• [TASK OBJECTIVE]:
Every line in the listing below that holds the word "models" should be returned.
★ ★ ★
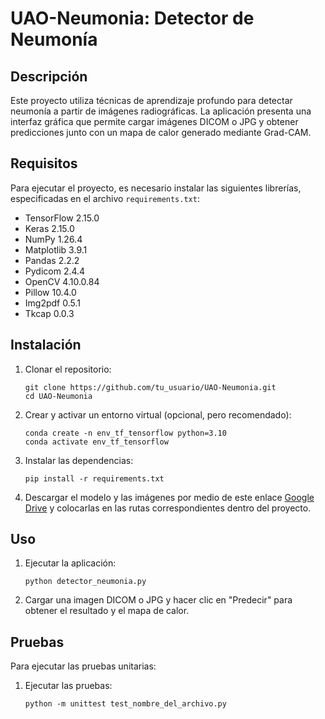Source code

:# UAO-Neumonia: Detector de Neumonía

## Descripción

Este proyecto utiliza técnicas de aprendizaje profundo para detectar neumonía a partir de imágenes radiográficas. La aplicación presenta una interfaz gráfica que permite cargar imágenes DICOM o JPG y obtener predicciones junto con un mapa de calor generado mediante Grad-CAM.

## Requisitos

Para ejecutar el proyecto, es necesario instalar las siguientes librerías, especificadas en el archivo `requirements.txt`:
- TensorFlow 2.15.0
- Keras 2.15.0
- NumPy 1.26.4
- Matplotlib 3.9.1
- Pandas 2.2.2
- Pydicom 2.4.4
- OpenCV 4.10.0.84
- Pillow 10.4.0
- Img2pdf 0.5.1
- Tkcap 0.0.3

## Instalación

1. Clonar el repositorio:

   ```
   git clone https://github.com/tu_usuario/UAO-Neumonia.git
   cd UAO-Neumonia
   ```

2. Crear y activar un entorno virtual (opcional, pero recomendado):

   ```
   conda create -n env_tf_tensorflow python=3.10
   conda activate env_tf_tensorflow
   ```

3. Instalar las dependencias:

   ```
   pip install -r requirements.txt
   ```

4. Descargar el modelo y las imágenes por medio de este enlace [Google Drive](https://drive.google.com/drive/folders/13tel7QqV-ckvcpNUr0ic8j7Y49jlovX3?usp=sharing) y colocarlas en las rutas correspondientes dentro del proyecto.

## Uso

1. Ejecutar la aplicación:

   ```
   python detector_neumonia.py
   ```

2. Cargar una imagen DICOM o JPG y hacer clic en "Predecir" para obtener el resultado y el mapa de calor.

## Pruebas

Para ejecutar las pruebas unitarias:

1. Ejecutar las pruebas:

   ```
   python -m unittest test_nombre_del_archivo.py
   ```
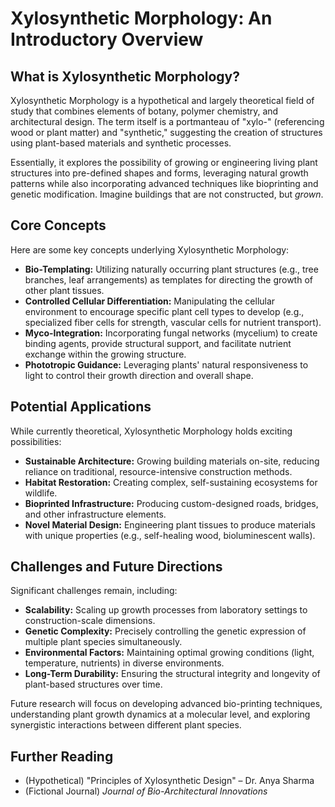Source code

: # Xylosynthetic Morphology: An Introductory Overview

## What is Xylosynthetic Morphology?

Xylosynthetic Morphology is a hypothetical and largely theoretical field of study that combines elements of botany, polymer chemistry, and architectural design. The term itself is a portmanteau of "xylo-" (referencing wood or plant matter) and "synthetic," suggesting the creation of structures using plant-based materials and synthetic processes.

Essentially, it explores the possibility of growing or engineering living plant structures into pre-defined shapes and forms, leveraging natural growth patterns while also incorporating advanced techniques like bioprinting and genetic modification. Imagine buildings that are not constructed, but *grown*.

## Core Concepts

Here are some key concepts underlying Xylosynthetic Morphology:

*   **Bio-Templating:** Utilizing naturally occurring plant structures (e.g., tree branches, leaf arrangements) as templates for directing the growth of other plant tissues.
*   **Controlled Cellular Differentiation:** Manipulating the cellular environment to encourage specific plant cell types to develop (e.g., specialized fiber cells for strength, vascular cells for nutrient transport).
*   **Myco-Integration:** Incorporating fungal networks (mycelium) to create binding agents, provide structural support, and facilitate nutrient exchange within the growing structure.
*   **Phototropic Guidance:** Leveraging plants' natural responsiveness to light to control their growth direction and overall shape.

## Potential Applications

While currently theoretical, Xylosynthetic Morphology holds exciting possibilities:

*   **Sustainable Architecture:**  Growing building materials on-site, reducing reliance on traditional, resource-intensive construction methods.
*   **Habitat Restoration:**  Creating complex, self-sustaining ecosystems for wildlife.
*   **Bioprinted Infrastructure:**  Producing custom-designed roads, bridges, and other infrastructure elements.
*   **Novel Material Design:** Engineering plant tissues to produce materials with unique properties (e.g., self-healing wood, bioluminescent walls).

## Challenges and Future Directions

Significant challenges remain, including:

*   **Scalability:**  Scaling up growth processes from laboratory settings to construction-scale dimensions.
*   **Genetic Complexity:**  Precisely controlling the genetic expression of multiple plant species simultaneously.
*   **Environmental Factors:** Maintaining optimal growing conditions (light, temperature, nutrients) in diverse environments.
*   **Long-Term Durability:** Ensuring the structural integrity and longevity of plant-based structures over time.

Future research will focus on developing advanced bio-printing techniques, understanding plant growth dynamics at a molecular level, and exploring synergistic interactions between different plant species.

## Further Reading

*   (Hypothetical) "Principles of Xylosynthetic Design" – Dr. Anya Sharma
*   (Fictional Journal) *Journal of Bio-Architectural Innovations*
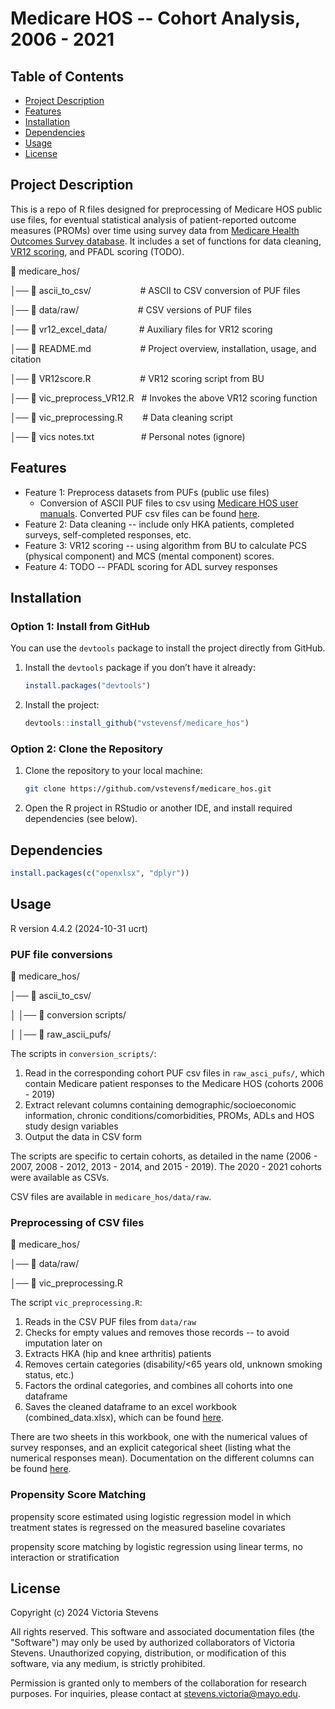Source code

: # Medicare HOS -- Cohort Analysis, 2006 - 2021

## Table of Contents
- [Project Description](#project-description)
- [Features](#features)
- [Installation](#installation)
- [Dependencies](#dependencies)
- [Usage](#usage)
- [License](#license)

## Project Description

This is a repo of R files designed for preprocessing of Medicare HOS public use files, for eventual statistical analysis of patient-reported outcome measures (PROMs) over time using survey data from [Medicare Health Outcomes Survey database](https://hosonline.org/en/). It includes a set of functions for data cleaning, [VR12 scoring](https://www.bu.edu/sph/research/centers-and-groups/vr-36-vr-12-and-vr-6d/), and PFADL scoring (TODO). 

📁 medicare_hos/

│── 📁 ascii_to_csv/                     &nbsp;&nbsp;&nbsp;&nbsp;&nbsp;&nbsp;&nbsp;&nbsp;&nbsp;&nbsp;&nbsp;&nbsp;&nbsp;&nbsp;&nbsp;&nbsp;&nbsp;&nbsp;&nbsp;# ASCII to CSV conversion of PUF files

│── 📁 data/raw/                         &nbsp;&nbsp;&nbsp;&nbsp;&nbsp;&nbsp;&nbsp;&nbsp;&nbsp;&nbsp;&nbsp;&nbsp;&nbsp;&nbsp;&nbsp;&nbsp;&nbsp;&nbsp;&nbsp;&nbsp;&nbsp;&nbsp;&nbsp;# CSV versions of PUF files

│── 📁 vr12_excel_data/                  &nbsp;&nbsp;&nbsp;&nbsp;&nbsp;&nbsp;&nbsp;&nbsp;&nbsp;&nbsp;&nbsp;&nbsp;# Auxiliary files for VR12 scoring

│── 📄 README.md                         &nbsp;&nbsp;&nbsp;&nbsp;&nbsp;&nbsp;&nbsp;&nbsp;&nbsp;&nbsp;&nbsp;&nbsp;&nbsp;&nbsp;&nbsp;&nbsp;&nbsp;&nbsp;&nbsp;# Project overview, installation, usage, and citation

│── 📄 VR12score.R                       &nbsp;&nbsp;&nbsp;&nbsp;&nbsp;&nbsp;&nbsp;&nbsp;&nbsp;&nbsp;&nbsp;&nbsp;&nbsp;&nbsp;&nbsp;&nbsp;&nbsp;&nbsp;&nbsp;# VR12 scoring script from BU

│── 📄 vic_preprocess_VR12.R             &nbsp;&nbsp;# Invokes the above VR12 scoring function

│── 📄 vic_preprocessing.R               &nbsp;&nbsp;&nbsp;&nbsp;&nbsp;&nbsp;&nbsp;# Data cleaning script

│── 📄 vics notes.txt                    &nbsp;&nbsp;&nbsp;&nbsp;&nbsp;&nbsp;&nbsp;&nbsp;&nbsp;&nbsp;&nbsp;&nbsp;&nbsp;&nbsp;&nbsp;&nbsp;&nbsp;&nbsp;# Personal notes (ignore)


## Features

- Feature 1: Preprocess datasets from PUFs (public use files)
    - Conversion of ASCII PUF files to csv using [Medicare HOS user manuals](https://hosonline.org/en/data-dissemination/data-users-guides/). Converted PUF csv files can be found [here](https://drive.google.com/drive/folders/1cQbCXR5yI503vPbaOg4Wgww_7kRdvqcj?usp=sharing).
- Feature 2: Data cleaning -- include only HKA patients, completed surveys, self-completed responses, etc.
- Feature 3: VR12 scoring -- using algorithm from BU to calculate PCS (physical component) and MCS (mental component) scores.
- Feature 4: TODO -- PFADL scoring for ADL survey responses

## Installation

### Option 1: Install from GitHub

You can use the `devtools` package to install the project directly from GitHub.

1. Install the `devtools` package if you don’t have it already:
    ```r
    install.packages("devtools")
    ```

2. Install the project:
    ```r
    devtools::install_github("vstevensf/medicare_hos")
    ```

### Option 2: Clone the Repository

1. Clone the repository to your local machine:
    ```bash
    git clone https://github.com/vstevensf/medicare_hos.git
    ```

2. Open the R project in RStudio or another IDE, and install required dependencies (see below).

   
## Dependencies

```r
install.packages(c("openxlsx", "dplyr"))
```

## Usage

R version 4.4.2 (2024-10-31 ucrt)

### PUF file conversions

📁 medicare_hos/

│── 📁 ascii_to_csv/  

│   │── 📁 conversion scripts/ 

│   │── 📁 raw_ascii_pufs/ 

The scripts in `conversion_scripts/`:
1. Read in the corresponding cohort PUF csv files in `raw_asci_pufs/`, which contain Medicare patient responses to the Medicare HOS (cohorts 2006 - 2019)
2. Extract relevant columns containing demographic/socioeconomic information, chronic conditions/comorbidities, PROMs, ADLs and HOS study design variables
3. Output the data in CSV form

The scripts are specific to certain cohorts, as detailed in the name (2006 - 2007, 2008 - 2012, 2013 - 2014, and 2015 - 2019). The 2020 - 2021 cohorts were available as CSVs.

CSV files are available in `medicare_hos/data/raw`.

### Preprocessing of CSV files

📁 medicare_hos/

│── 📁 data/raw/  

│── 📄 vic_preprocessing.R 

The script `vic_preprocessing.R`:
1. Reads in the CSV PUF files from `data/raw`
2. Checks for empty values and removes those records -- to avoid imputation later on
3. Extracts HKA (hip and knee arthritis) patients
4. Removes certain categories (disability/<65 years old, unknown smoking status, etc.)
5. Factors the ordinal categories, and combines all cohorts into one dataframe
6. Saves the cleaned dataframe to an excel workbook (combined_data.xlsx), which can be found [here](https://docs.google.com/spreadsheets/d/1h7rcIPigpyFxcmXMMJnIhwXuUIAod5By/edit?usp=sharing&ouid=105898128966506207562&rtpof=true&sd=true).

There are two sheets in this workbook, one with the numerical values of survey responses, and an explicit categorical sheet (listing what the numerical responses mean). Documentation on the different columns can be found [here](https://docs.google.com/document/d/1XILRR62jhN0HdO-cWpMc6kSAKw44lF-VoqyIAtt8CQw/edit?usp=sharing).


### Propensity Score Matching
propensity score estimated using logistic regression model in which treatment states is regressed on the measured baseline covariates

propensity score matching by logistic regression using linear terms, no interaction or stratification

## License

Copyright (c) 2024 Victoria Stevens

All rights reserved. This software and associated documentation files (the "Software") may only be used by authorized collaborators of Victoria Stevens. Unauthorized copying, distribution, or modification of this software, via any medium, is strictly prohibited. 

Permission is granted only to members of the collaboration for research purposes. For inquiries, please contact at stevens.victoria@mayo.edu.
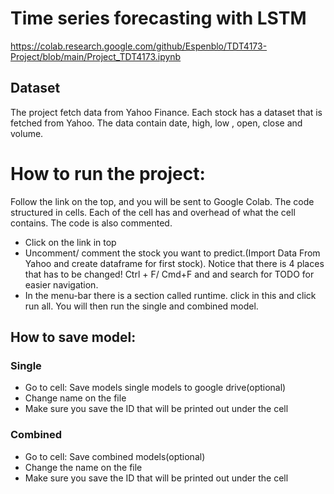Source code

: # Time series forecasting with LSTM

https://colab.research.google.com/github/Espenblo/TDT4173-Project/blob/main/Project_TDT4173.ipynb

## Dataset
The project fetch data from Yahoo Finance. Each stock has a dataset that is fetched from Yahoo. The data contain date, high, low , open, close and volume.

# How to run the project:
Follow the link on the top, and you will be sent to Google Colab.
The code structured in cells.
Each of the cell has and overhead of what the cell contains. The code is also commented.

- Click on the link in top
- Uncomment/ comment the stock you want to predict.(Import Data From Yahoo and create dataframe for first stock). Notice that there is 4 places that has to be changed! Ctrl + F/ Cmd+F and and search for TODO for easier navigation.
- In the menu-bar there is a section called runtime. click in this and click run all. You will then run the single and combined model.

## How to save model:
### Single
- Go to cell: Save models single models to google drive(optional)
- Change name on the file
- Make sure you save the ID that will be printed out under the cell

### Combined
- Go to cell: Save combined models(optional)
- Change the name on the file
- Make sure you save the ID that will be printed out under the cell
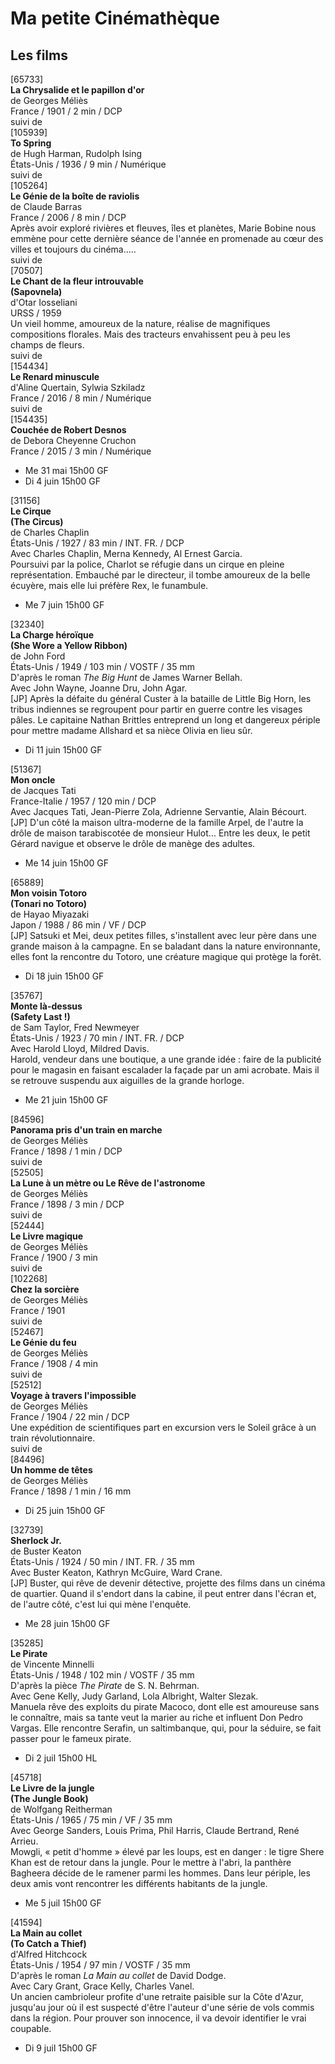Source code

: # Ma petite Cinémathèque

## Les films

[65733]  
**La Chrysalide et le papillon d'or**  
de Georges Méliès  
France / 1901 / 2 min / DCP  
suivi de  
[105939]  
**To Spring**  
de Hugh Harman, Rudolph Ising  
États-Unis / 1936 / 9 min / Numérique  
suivi de  
[105264]  
**Le Génie de la boîte de raviolis**  
de Claude Barras  
France / 2006 / 8 min / DCP  
Après avoir exploré rivières et fleuves, îles et planètes, Marie Bobine nous emmène pour cette dernière séance de l'année en promenade au cœur des villes et toujours du cinéma.....  
suivi de  
[70507]  
**Le Chant de la fleur introuvable**  
**(Sapovnela)**  
d'Otar Iosseliani  
URSS / 1959  
Un vieil homme, amoureux de la nature, réalise de magnifiques compositions florales. Mais des tracteurs envahissent peu à peu les champs de fleurs.  
suivi de  
[154434]  
**Le Renard minuscule**  
d'Aline Quertain, Sylwia Szkiladz  
France / 2016 / 8 min / Numérique  
suivi de  
[154435]  
**Couchée de Robert Desnos**  
de Debora Cheyenne Cruchon  
France / 2015 / 3 min / Numérique

- Me 31 mai 15h00 GF  
- Di 4 juin 15h00 GF

[31156]  
**Le Cirque**  
**(The Circus)**  
de Charles Chaplin  
États-Unis / 1927 / 83 min / INT. FR. / DCP  
Avec Charles Chaplin, Merna Kennedy, Al Ernest Garcia.  
Poursuivi par la police, Charlot se réfugie dans un cirque en pleine représentation. Embauché par le directeur, il tombe amoureux de la belle écuyère, mais elle lui préfère Rex, le funambule.

- Me 7 juin 15h00 GF

[32340]  
**La Charge héroïque**  
**(She Wore a Yellow Ribbon)**  
de John Ford  
États-Unis / 1949 / 103 min / VOSTF / 35 mm  
D'après le roman _The Big Hunt_ de James Warner Bellah.  
Avec John Wayne, Joanne Dru, John Agar.  
[JP] Après la défaite du général Custer à la bataille de Little Big Horn, les tribus indiennes se regroupent pour partir en guerre contre les visages pâles. Le capitaine Nathan Brittles entreprend un long et dangereux périple pour mettre madame Allshard et sa nièce Olivia en lieu sûr.

- Di 11 juin 15h00 GF

[51367]  
**Mon oncle**  
de Jacques Tati  
France-Italie / 1957 / 120 min / DCP  
Avec Jacques Tati, Jean-Pierre Zola, Adrienne Servantie, Alain Bécourt.  
[JP] D'un côté la maison ultra-moderne de la famille Arpel, de l'autre la drôle de maison tarabiscotée de monsieur Hulot... Entre les deux, le petit Gérard navigue et observe le drôle de manège des adultes.

- Me 14 juin 15h00 GF

[65889]  
**Mon voisin Totoro**  
**(Tonari no Totoro)**  
de Hayao Miyazaki  
Japon / 1988 / 86 min / VF / DCP  
[JP] Satsuki et Mei, deux petites filles, s'installent avec leur père dans une grande maison à la campagne. En se baladant dans la nature environnante, elles font la rencontre du Totoro, une créature magique qui protège la forêt.

- Di 18 juin 15h00 GF

[35767]  
**Monte là-dessus**  
**(Safety Last !)**  
de Sam Taylor, Fred Newmeyer  
États-Unis / 1923 / 70 min / INT. FR. / DCP  
Avec Harold Lloyd, Mildred Davis.  
Harold, vendeur dans une boutique, a une grande idée : faire de la publicité pour le magasin en faisant escalader la façade par un ami acrobate. Mais il se retrouve suspendu aux aiguilles de la grande horloge.

- Me 21 juin 15h00 GF

[84596]  
**Panorama pris d'un train en marche**  
de Georges Méliès  
France / 1898 / 1 min / DCP  
suivi de  
[52505]  
**La Lune à un mètre ou Le Rêve de l'astronome**  
de Georges Méliès  
France / 1898 / 3 min / DCP  
suivi de  
[52444]  
**Le Livre magique**  
de Georges Méliès  
France / 1900 / 3 min  
suivi de  
[102268]  
**Chez la sorcière**  
de Georges Méliès  
France / 1901  
suivi de  
[52467]  
**Le Génie du feu**  
de Georges Méliès  
France / 1908 / 4 min  
suivi de  
[52512]  
**Voyage à travers l'impossible**  
de Georges Méliès  
France / 1904 / 22 min / DCP  
Une expédition de scientifiques part en excursion vers le Soleil grâce à un train révolutionnaire.  
suivi de  
[84496]  
**Un homme de têtes**  
de Georges Méliès  
France / 1898 / 1 min / 16 mm

- Di 25 juin 15h00 GF

[32739]  
**Sherlock Jr.**  
de Buster Keaton  
États-Unis / 1924 / 50 min / INT. FR. / 35 mm  
Avec Buster Keaton, Kathryn McGuire, Ward Crane.  
[JP] Buster, qui rêve de devenir détective, projette des films dans un cinéma de quartier. Quand il s'endort dans la cabine, il peut entrer dans l'écran et, de l'autre côté, c'est lui qui mène l'enquête.

- Me 28 juin 15h00 GF

[35285]  
**Le Pirate**  
de Vincente Minnelli  
États-Unis / 1948 / 102 min / VOSTF / 35 mm  
D'après la pièce _The Pirate_ de S. N. Behrman.  
Avec Gene Kelly, Judy Garland, Lola Albright, Walter Slezak.  
Manuela rêve des exploits du pirate Macoco, dont elle est amoureuse sans le connaître, mais sa tante veut la marier au riche et influent Don Pedro Vargas. Elle rencontre Serafin, un saltimbanque, qui, pour la séduire, se fait passer pour le fameux pirate.

- Di 2 juil 15h00 HL

[45718]  
**Le Livre de la jungle**  
**(The Jungle Book)**  
de Wolfgang Reitherman  
États-Unis / 1965 / 75 min / VF / 35 mm  
Avec George Sanders, Louis Prima, Phil Harris, Claude Bertrand, René Arrieu.  
Mowgli, « petit d'homme » élevé par les loups, est en danger : le tigre Shere Khan est de retour dans la jungle. Pour le mettre à l'abri, la panthère Bagheera décide de le ramener parmi les hommes. Dans leur périple, les deux amis vont rencontrer les différents habitants de la jungle.

- Me 5 juil 15h00 GF

[41594]  
**La Main au collet**  
**(To Catch a Thief)**  
d'Alfred Hitchcock  
États-Unis / 1954 / 97 min / VOSTF / 35 mm  
D'après le roman _La Main au collet_ de David Dodge.  
Avec Cary Grant, Grace Kelly, Charles Vanel.  
Un ancien cambrioleur profite d'une retraite paisible sur la Côte d'Azur, jusqu'au jour où il est suspecté d'être l'auteur d'une série de vols commis dans la région. Pour prouver son innocence, il va devoir identifier le vrai coupable.

- Di 9 juil 15h00 GF


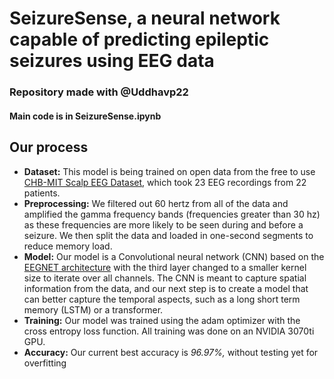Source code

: # SeizureSense, a neural network capable of predicting epileptic seizures using EEG data
### Repository made with @Uddhavp22
#### Main code is in SeizureSense.ipynb
## Our process
- **Dataset:** This model is being trained on open data from the free to use [CHB-MIT Scalp EEG Dataset](https://physionet.org/content/chbmit/1.0.0/chb01/#files-panel), which took 23 EEG recordings from 22 patients.
- **Preprocessing:** We filtered out 60 hertz from all of the data and amplified the gamma frequency bands (frequencies greater than 30 hz) as these frequencies are more likely to be seen during and before a seizure. We then split the data and loaded in one-second segments to reduce memory load.
- **Model:** Our model is a Convolutional neural network (CNN) based on the [EEGNET architecture](https://arxiv.org/abs/1611.08024) with the third layer changed to a smaller kernel size to iterate over all channels. The CNN is meant to capture spatial information from the data, and our next step is to create a model that can better capture the temporal aspects, such as a long short term memory (LSTM) or a transformer.
- **Training:** Our model was trained using the adam optimizer with the cross entropy loss function. All training was done on an NVIDIA 3070ti GPU.
- **Accuracy:** Our current best accuracy is *96.97%,* without testing yet for overfitting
★ ★ ★
• [YOUR RESPONSE]:
- Go to cell: Save models single models to google drive(optional)
- Go to cell: Save combined models(optional)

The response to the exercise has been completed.